WHAT TO PRODUCE ▸ Here the job is to retype the data word for word while leaving the pictures aside.

MATERIAL TO PROCESS section start

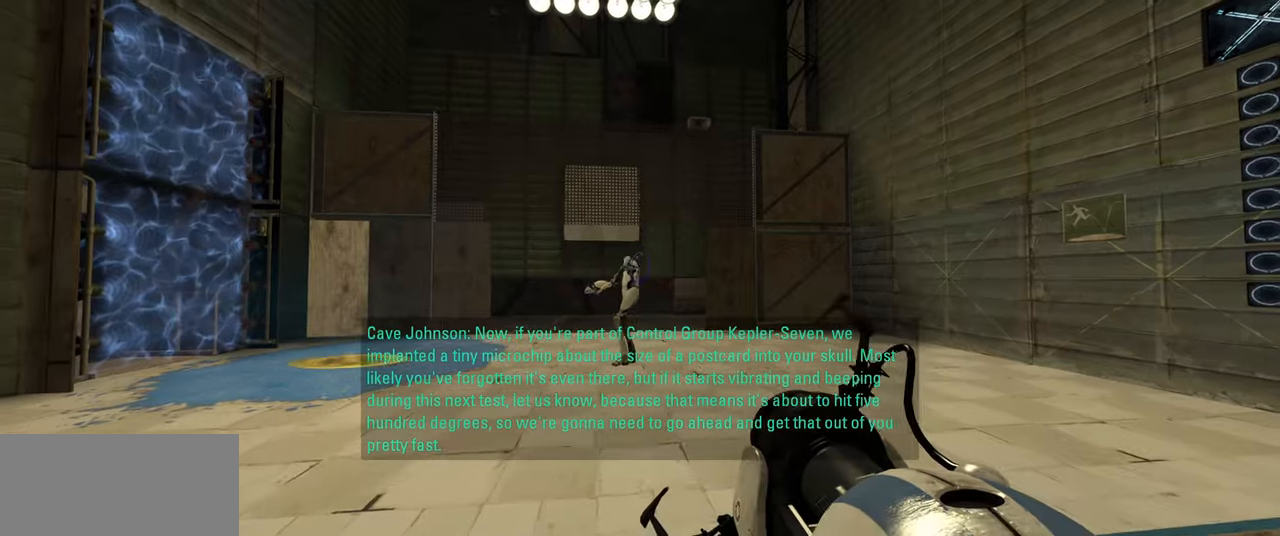
{"keys": ["d", "w"], "mouse": [], "events": [[333, "w", "down"], [417, "d", "down"]]}
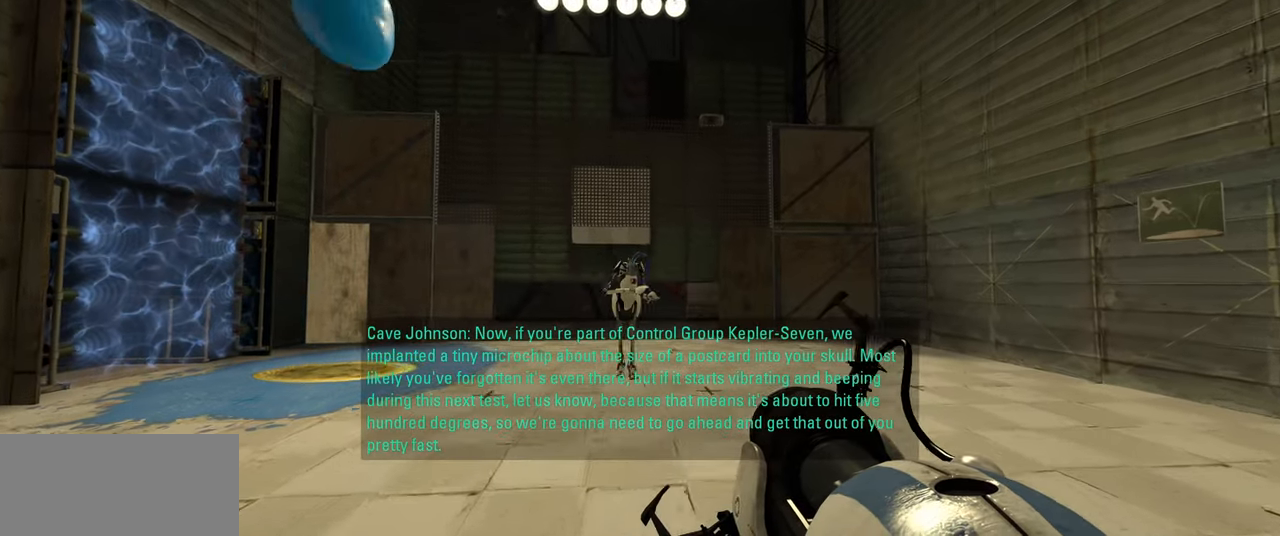
{"keys": ["s"], "mouse": [], "events": [[217, "w", "up"], [333, "d", "up"], [483, "s", "down"]]}
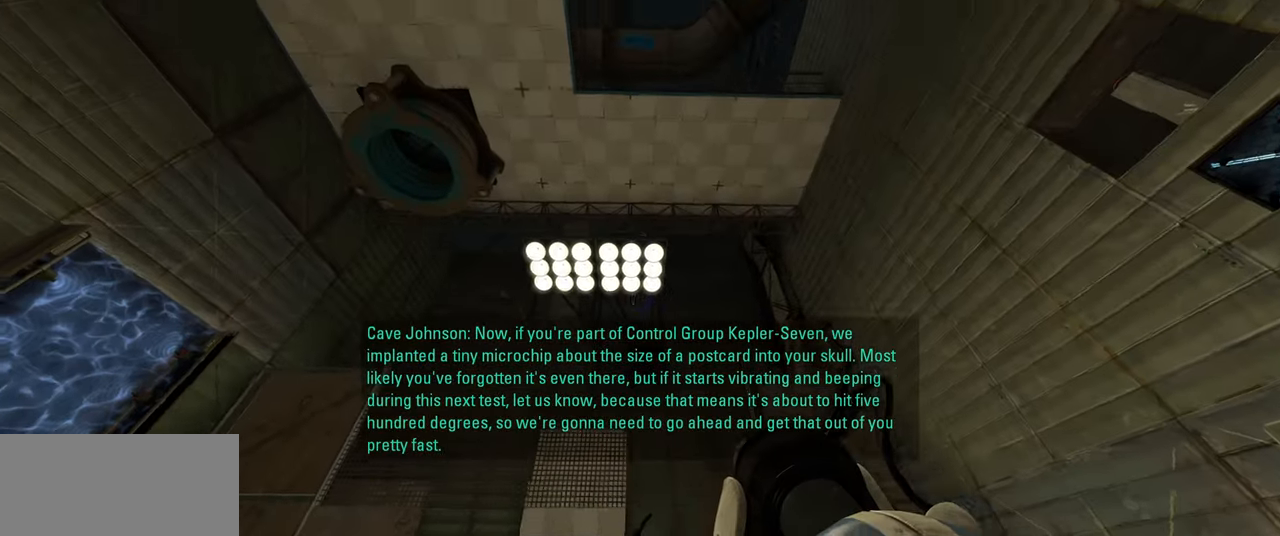
{"keys": ["d", "s"], "mouse": [], "events": [[50, "d", "down"]]}
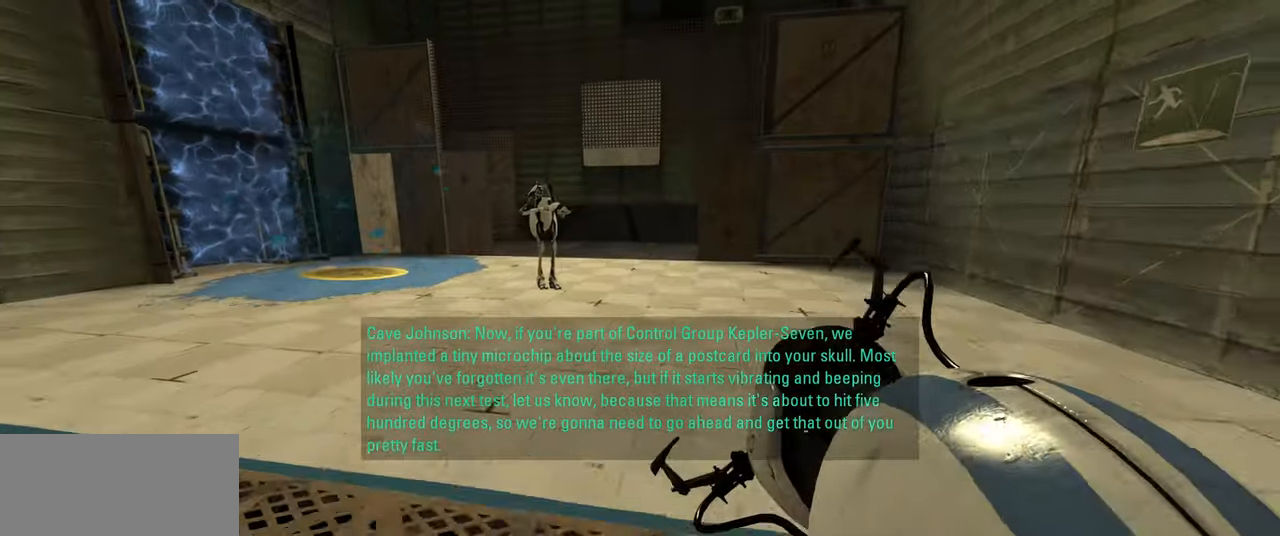
{"keys": [], "mouse": [], "events": [[300, "s", "up"], [333, "d", "up"]]}
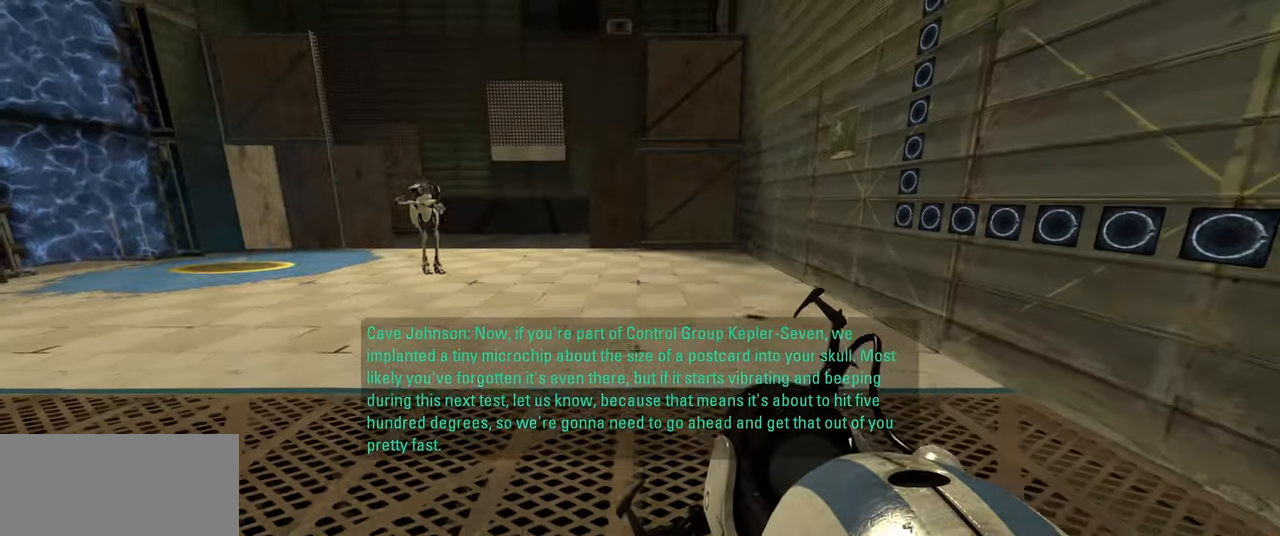
{"keys": [], "mouse": [], "events": []}
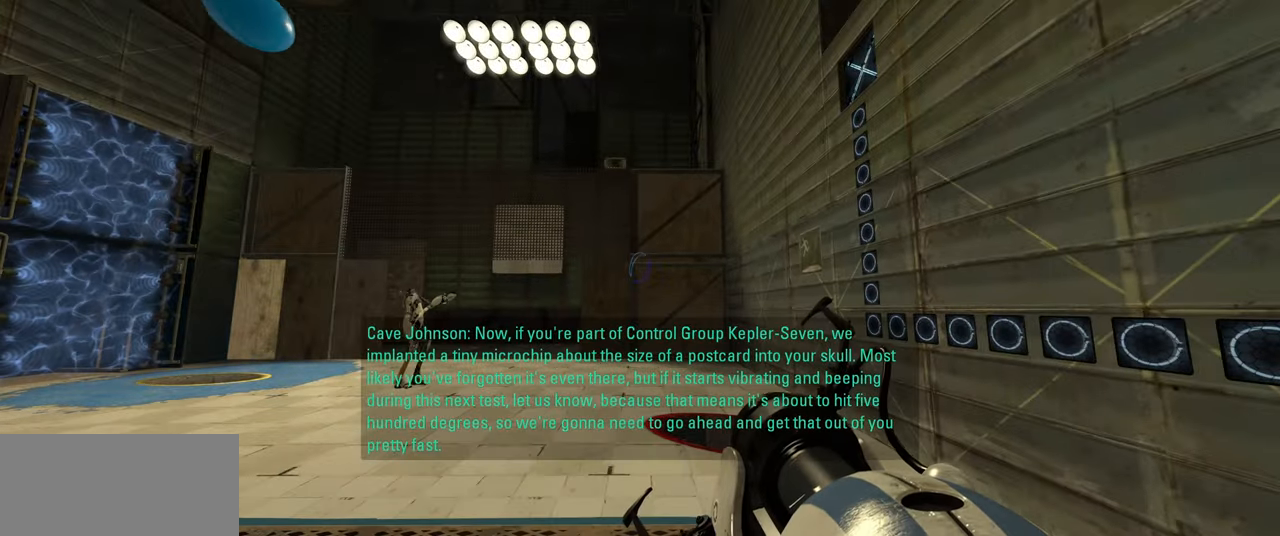
{"keys": [], "mouse": [], "events": []}
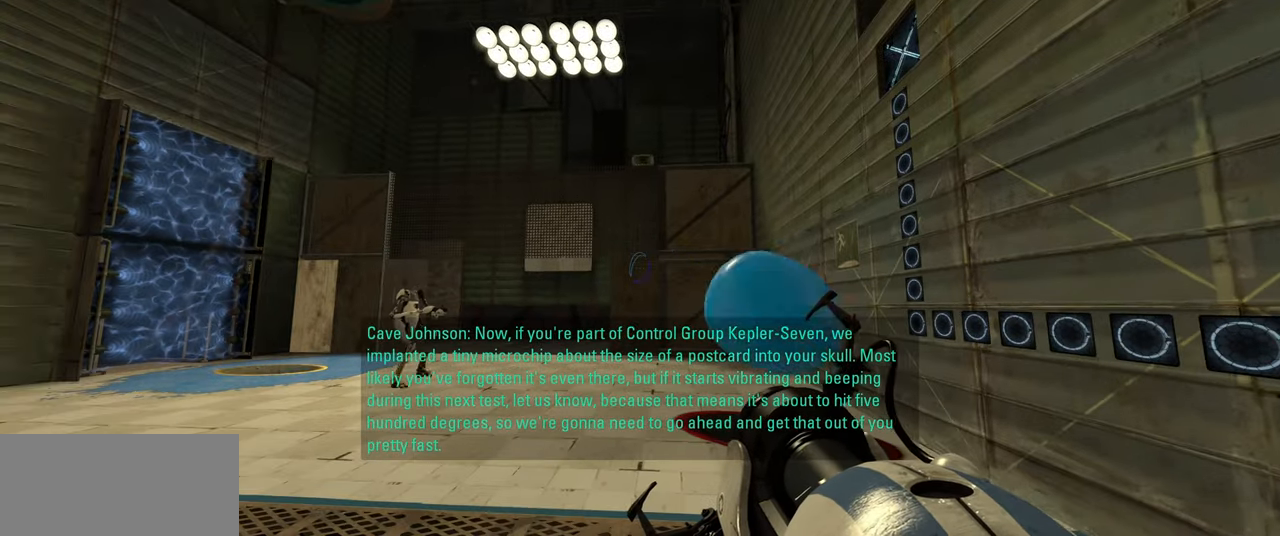
{"keys": [], "mouse": [], "events": [[117, "a", "down"], [250, "a", "up"]]}
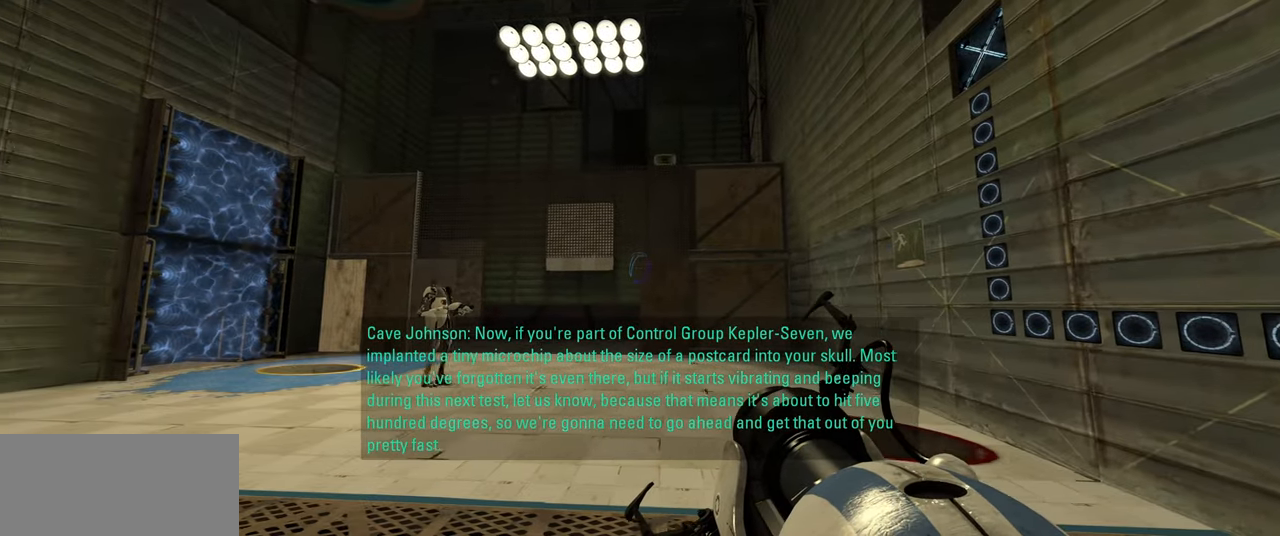
{"keys": [], "mouse": [], "events": []}
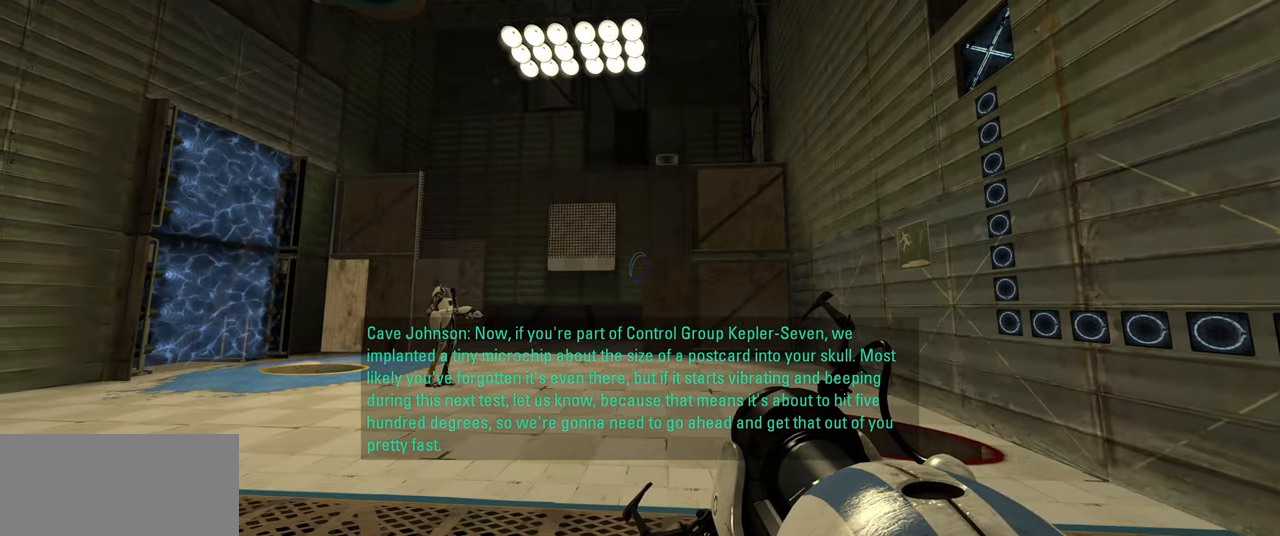
{"keys": [], "mouse": [], "events": [[150, "s", "down"], [300, "s", "up"]]}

MATERIAL TO PROCESS section end

YOUR SOLUTION ▸
{"keys": ["d", "w"], "mouse": [], "events": [[333, "w", "down"], [417, "d", "down"]]}
{"keys": ["s"], "mouse": [], "events": [[217, "w", "up"], [333, "d", "up"], [483, "s", "down"]]}
{"keys": ["d", "s"], "mouse": [], "events": [[50, "d", "down"]]}
{"keys": [], "mouse": [], "events": [[300, "s", "up"], [333, "d", "up"]]}
{"keys": [], "mouse": [], "events": []}
{"keys": [], "mouse": [], "events": []}
{"keys": [], "mouse": [], "events": [[117, "a", "down"], [250, "a", "up"]]}
{"keys": [], "mouse": [], "events": []}
{"keys": [], "mouse": [], "events": [[150, "s", "down"], [300, "s", "up"]]}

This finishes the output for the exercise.